Gene Frequency

I got up early this morning because the community organization in my neighborhood makes an arrangement every year to have dumpsters available for several hours on a Saturday for residents to get rid of big junk. Of course, there are some limitations—no computers, no animal carcasses (why this even needed to be listed in the flyer is a mystery), no paint cans or toxic materials, but if you have a broken chair or a pile of mismatched floor tiles or a broken Christmas tree or whatever, it's a great deal.

Of course, I went as soon as the dumpsters opened and dropped off an old weight bench, minus weights and bar, and a huge gilded mirror with two shelves and Greek stylings that had been hanging over my grandparents' couch for many years, displaying Hummel statues. Of course, I'd gotten rid of the Hummel statues 5 years ago when I moved in, but the shelf had been sitting in the basement since then, collecting dust and coming further apart.

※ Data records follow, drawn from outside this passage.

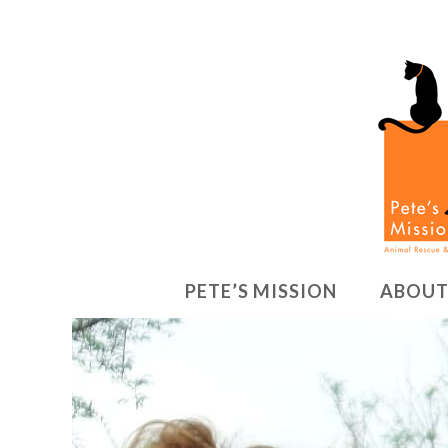
PETE’S MISSION
ABOUT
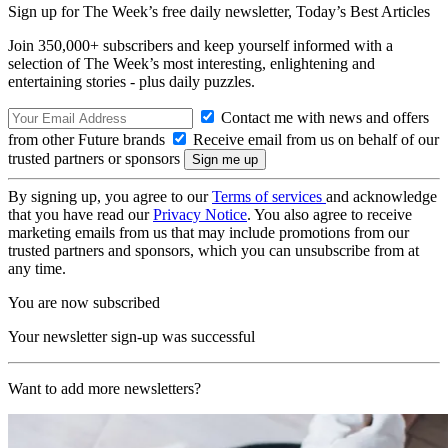
Sign up for The Week’s free daily newsletter,
Today’s Best Articles
Join 350,000+ subscribers and keep yourself informed with a
selection of The Week’s most interesting, enlightening and
entertaining stories - plus daily puzzles.
Contact me with news and offers
from other Future brands
Receive email from us on behalf of our
trusted partners or sponsors
By signing up, you agree to our
Terms of services
and acknowledge
that you have read our
Privacy Notice
. You also agree to receive
marketing emails from us that may include promotions from our
trusted partners and sponsors, which you can unsubscribe from at
any time.
You are now subscribed
Your newsletter sign-up was successful
Want to add more newsletters?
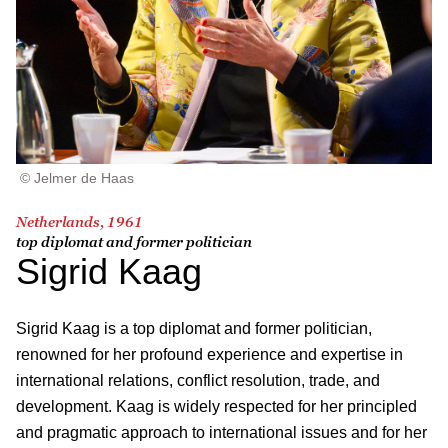
© Jelmer de Haas
Netherlands, 1961
top diplomat and former politician
Sigrid Kaag
Sigrid Kaag is a top diplomat and former politician,
renowned for her profound experience and expertise in
international relations, conflict resolution, trade, and
development. Kaag is widely respected for her principled
and pragmatic approach to international issues and for her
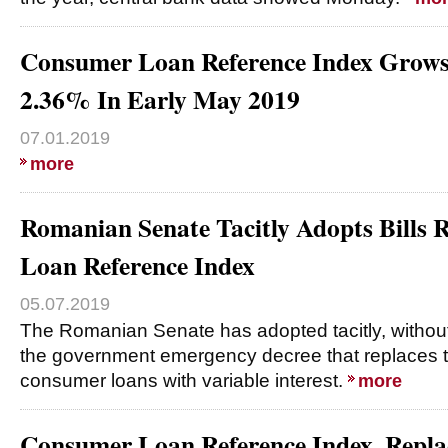
Consumer Loan Reference Index Grow
2.36% In Early May 2019
07.01.2019
more
Romanian Senate Tacitly Adopts Bills
Loan Reference Index
05.07.2019
The Romanian Senate has adopted tacitly, without 
the government emergency decree that replaces t
consumer loans with variable interest.
more
Consumer Loan Reference Index, Rep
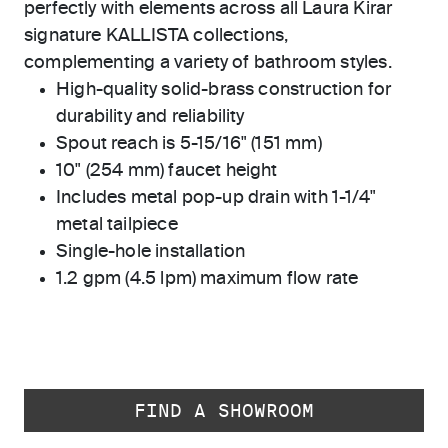
perfectly with elements across all Laura Kirar
signature KALLISTA collections,
complementing a variety of bathroom styles.
High-quality solid-brass construction for
durability and reliability
Spout reach is 5-15/16" (151 mm)
10" (254 mm) faucet height
Includes metal pop-up drain with 1-1/4"
metal tailpiece
Single-hole installation
1.2 gpm (4.5 lpm) maximum flow rate
FIND A SHOWROOM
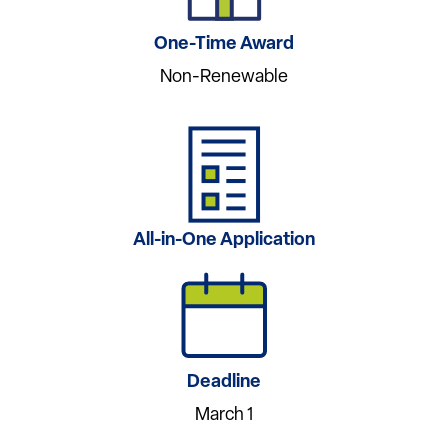
One-Time Award
Non-Renewable
All-in-One Application
Deadline
March 1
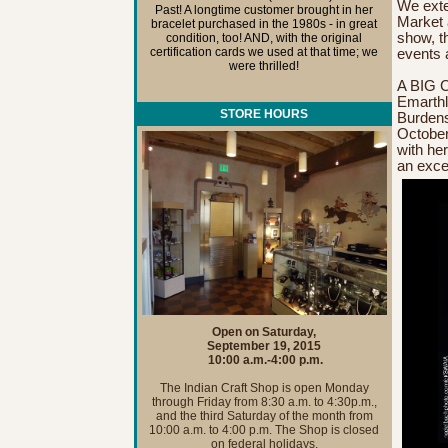
We exten
Past! A longtime customer brought in her
Market a
bracelet purchased in the 1980s - in great
show, t
condition, too! AND, with the original
certification cards we used at that time; we
events 
were thrilled!
A BIG 
Emarthl
STORE HOURS
Burdens
October
with he
an exce
Open on Saturday,
September 19, 2015
10:00 a.m.-4:00 p.m.
The Indian Craft Shop is open Monday
through Friday from 8:30 a.m. to 4:30p.m.,
and the third Saturday of the month from
10:00 a.m. to 4:00 p.m. The Shop is closed
on federal holidays.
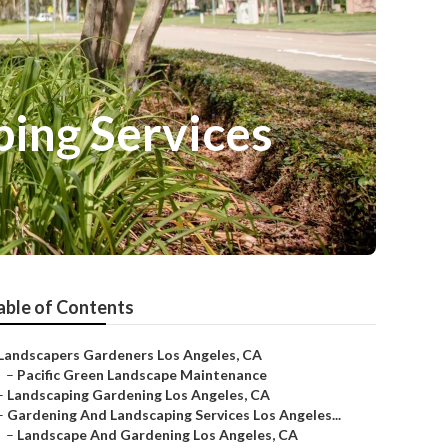
ing Services
able of Contents
Landscapers Gardeners Los Angeles, CA
–
Pacific Green Landscape Maintenance
–
Landscaping Gardening Los Angeles, CA
–
Gardening And Landscaping Services Los Angeles...
–
Landscape And Gardening Los Angeles, CA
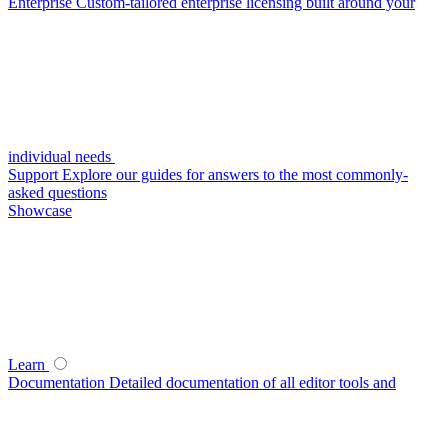
Enterprise
Custom-tailored enterprise licensing built around your
individual needs
Support
Explore our guides for answers to the most commonly-
asked questions
Showcase
Learn
Documentation
Detailed documentation of all editor tools and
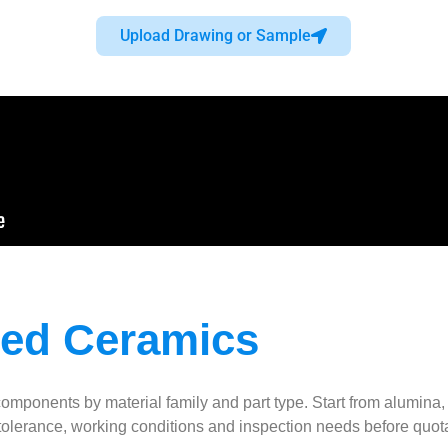
Upload Drawing or Sample
ced Ceramics
nts by material family and part type. Start from alumina, zirco
 tolerance, working conditions and inspection needs before quot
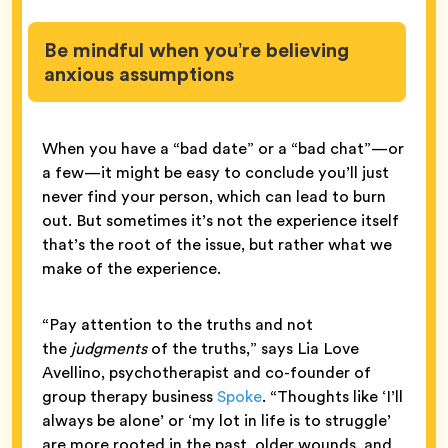
Be mindful when you’re believing
anxious assumptions
When you have a “bad date” or a “bad chat”—or
a few—it might be easy to conclude you’ll just
never find your person, which can lead to burn
out. But sometimes it’s not the experience itself
that’s the root of the issue, but rather what we
make of the experience.
“Pay attention to the truths and not
the
judgments
of the truths,” says Lia Love
Avellino, psychotherapist and co-founder of
group therapy business
Spoke
. “Thoughts like ‘I’ll
always be alone’ or ‘my lot in life is to struggle’
are more rooted in the past, older wounds, and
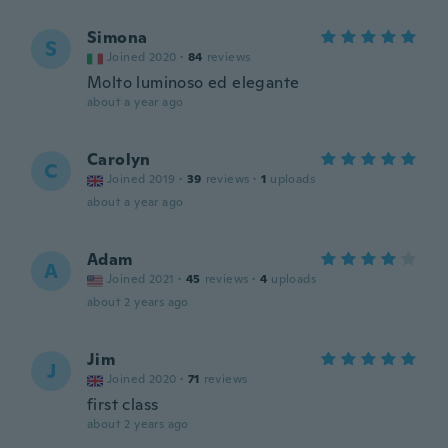
Simona
S
Joined 2020
·
84
reviews
Molto luminoso ed elegante
about a year ago
Carolyn
C
Joined 2019
·
39
reviews
·
1
uploads
about a year ago
Adam
A
Joined 2021
·
45
reviews
·
4
uploads
about 2 years ago
Jim
J
Joined 2020
·
71
reviews
first class
about 2 years ago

Although I hate to part with my grandparent's things, now that both of them are dead, I've begun to realize that the most important of my grandparent's things are deep inside me, burned into my DNA. My grandfather would be the one who would get up at the crack of dawn to take stuff to the dumpster (and, unfortunately, he would probably bring home more junk from it). I'm sure he was proud of me today. I also see other parts of my grandfather in me, like my habit of bringing home baseballs and other sporting equipment people have abandoned or forgotten on the playground. Once I got my dog Celie a really threadbare but usable soccer ball that she would chase all over the yard. I collect volume upon volume of free books in the same way my grandfather would scour thrift stores for ten-cent copies of Shakespeare plays and J.D. Salinger books and sheet music to give to me.

I see my grandmother's DNA in me as well. When I moved in I had great plans to overhaul the garden, which had been in disarray for years after they moved in with my mother. I spent one summer weeding, the next planting herbs, others experimenting with cucumbers, tomatoes, bell peppers. I found a picture today of my grandmother in the garden. Hers looks so much better than mine, flowers bursting from every available inch of the garden my grandfather dug in their concrete backyard. The lavender is several feet; geraniums push themselves into pansy beds. I actually don't remember my grandmother's garden very well, even as an adult. I'd not been interested in it; it was enough work to go over and mow their front lawn every two weeks in the summer or drive them to the nursery every spring. But now, I see why she loved it so, and I'm glad that that "switch" turned on in me after being dormant for many years.

It's going to be painful to leave this house, which is the plan in the next year (of course, with the economy the way it is, it's hard to say). But I realized that, even though I can only take my grandparent's bedroom set (not particularly valuable, but very valuable in my heart), I really won't be leaving much behind.